Source texts of formatted documents:
:::::

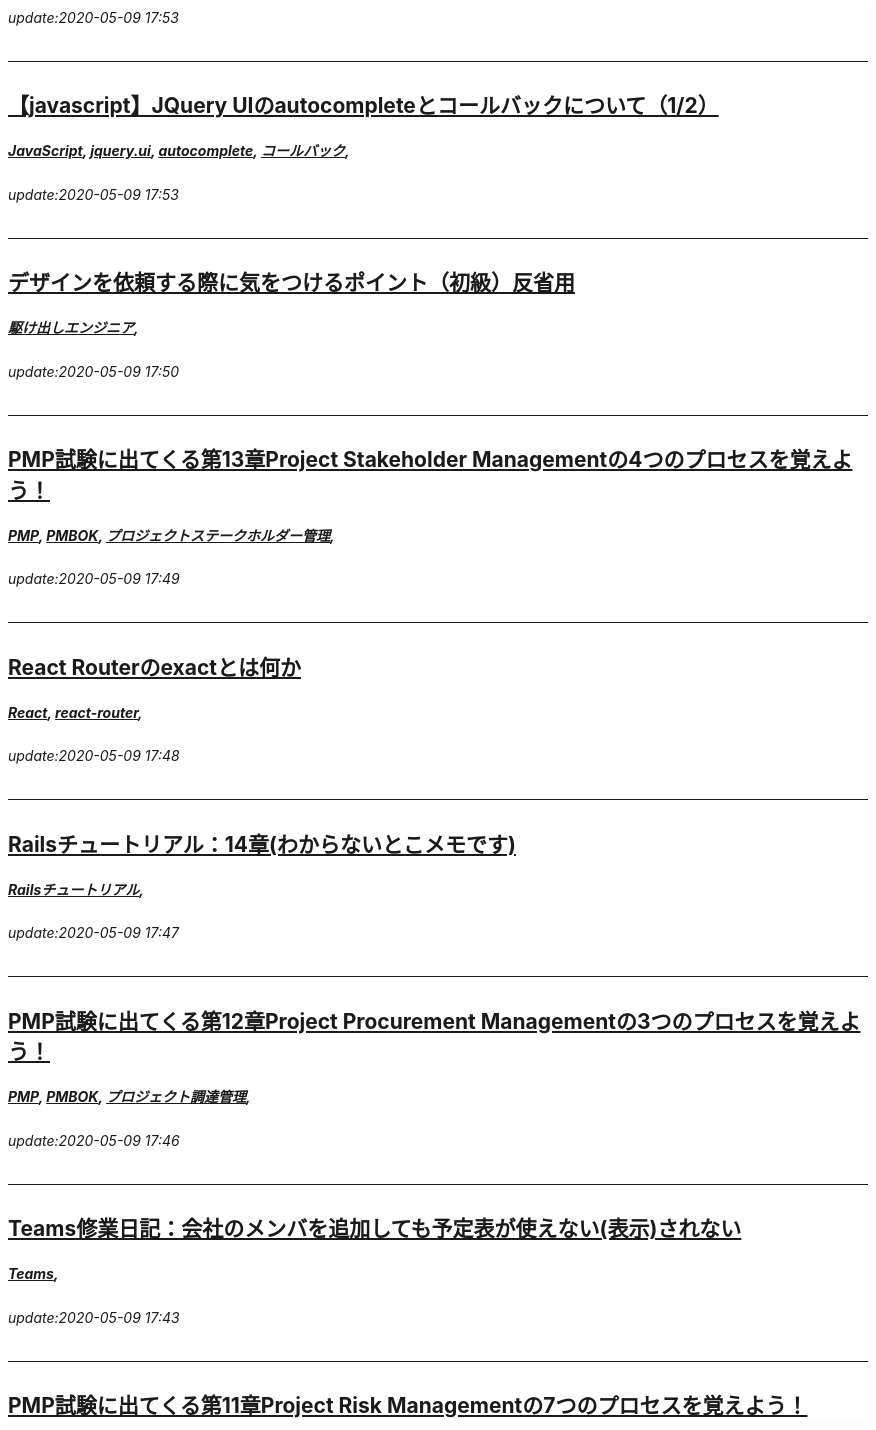 ###### update:2020-05-09 17:53
---
## [【javascript】JQuery UIのautocompleteとコールバックについて（1/2）](https://qiita.com/_dodntint_/items/907d619317fd395a8c86)
##### [JavaScript](https://qiita.com/tags/JavaScript), [jquery.ui](https://qiita.com/tags/jquery.ui), [autocomplete](https://qiita.com/tags/autocomplete), [コールバック](https://qiita.com/tags/コールバック), 
###### update:2020-05-09 17:53
---
## [デザインを依頼する際に気をつけるポイント（初級）反省用](https://qiita.com/ichika4561/items/e0078af7911ac3a41b1d)
##### [駆け出しエンジニア](https://qiita.com/tags/駆け出しエンジニア), 
###### update:2020-05-09 17:50
---
## [PMP試験に出てくる第13章Project Stakeholder Managementの4つのプロセスを覚えよう！](https://qiita.com/Yumenoshima/items/01cc1239ec8b2c1c2c5a)
##### [PMP](https://qiita.com/tags/PMP), [PMBOK](https://qiita.com/tags/PMBOK), [プロジェクトステークホルダー管理](https://qiita.com/tags/プロジェクトステークホルダー管理), 
###### update:2020-05-09 17:49
---
## [React Routerのexactとは何か](https://qiita.com/beedoe/items/6f4ea0e37775bac01c0d)
##### [React](https://qiita.com/tags/React), [react-router](https://qiita.com/tags/react-router), 
###### update:2020-05-09 17:48
---
## [Railsチュートリアル：14章(わからないとこメモです)](https://qiita.com/fumi1011/items/b45062158bbaccb98129)
##### [Railsチュートリアル](https://qiita.com/tags/Railsチュートリアル), 
###### update:2020-05-09 17:47
---
## [PMP試験に出てくる第12章Project Procurement Managementの3つのプロセスを覚えよう！](https://qiita.com/Yumenoshima/items/624460129ee11af3e65e)
##### [PMP](https://qiita.com/tags/PMP), [PMBOK](https://qiita.com/tags/PMBOK), [プロジェクト調達管理](https://qiita.com/tags/プロジェクト調達管理), 
###### update:2020-05-09 17:46
---
## [Teams修業日記：会社のメンバを追加しても予定表が使えない(表示)されない](https://qiita.com/amatatsuk/items/b70ea61c98d3847ab670)
##### [Teams](https://qiita.com/tags/Teams), 
###### update:2020-05-09 17:43
---
## [PMP試験に出てくる第11章Project Risk Managementの7つのプロセスを覚えよう！](https://qiita.com/Yumenoshima/items/813db94b854cb63a2bf6)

:::::

Should the entries hold any pictures, please omit those and print the remaining text exactly.

 ###### update:2020-05-09 17:53
---
## [【javascript】JQuery UIのautocompleteとコールバックについて（1/2）](https://qiita.com/_dodntint_/items/907d619317fd395a8c86)
##### [JavaScript](https://qiita.com/tags/JavaScript), [jquery.ui](https://qiita.com/tags/jquery.ui), [autocomplete](https://qiita.com/tags/autocomplete), [コールバック](https://qiita.com/tags/コールバック), 
###### update:2020-05-09 17:53
---
## [デザインを依頼する際に気をつけるポイント（初級）反省用](https://qiita.com/ichika4561/items/e0078af7911ac3a41b1d)
##### [駆け出しエンジニア](https://qiita.com/tags/駆け出しエンジニア), 
###### update:2020-05-09 17:50
---
## [PMP試験に出てくる第13章Project Stakeholder Managementの4つのプロセスを覚えよう！](https://qiita.com/Yumenoshima/items/01cc1239ec8b2c1c2c5a)
##### [PMP](https://qiita.com/tags/PMP), [PMBOK](https://qiita.com/tags/PMBOK), [プロジェクトステークホルダー管理](https://qiita.com/tags/プロジェクトステークホルダー管理), 
###### update:2020-05-09 17:49
---
## [React Routerのexactとは何か](https://qiita.com/beedoe/items/6f4ea0e37775bac01c0d)
##### [React](https://qiita.com/tags/React), [react-router](https://qiita.com/tags/react-router), 
###### update:2020-05-09 17:48
---
## [Railsチュートリアル：14章(わからないとこメモです)](https://qiita.com/fumi1011/items/b45062158bbaccb98129)
##### [Railsチュートリアル](https://qiita.com/tags/Railsチュートリアル), 
###### update:2020-05-09 17:47
---
## [PMP試験に出てくる第12章Project Procurement Managementの3つのプロセスを覚えよう！](https://qiita.com/Yumenoshima/items/624460129ee11af3e65e)
##### [PMP](https://qiita.com/tags/PMP), [PMBOK](https://qiita.com/tags/PMBOK), [プロジェクト調達管理](https://qiita.com/tags/プロジェクト調達管理), 
###### update:2020-05-09 17:46
---
## [Teams修業日記：会社のメンバを追加しても予定表が使えない(表示)されない](https://qiita.com/amatatsuk/items/b70ea61c98d3847ab670)
##### [Teams](https://qiita.com/tags/Teams), 
###### update:2020-05-09 17:43
---
## [PMP試験に出てくる第11章Project Risk Managementの7つのプロセスを覚えよう！](https://qiita.com/Yumenoshima/items/813db94b854cb63a2bf6)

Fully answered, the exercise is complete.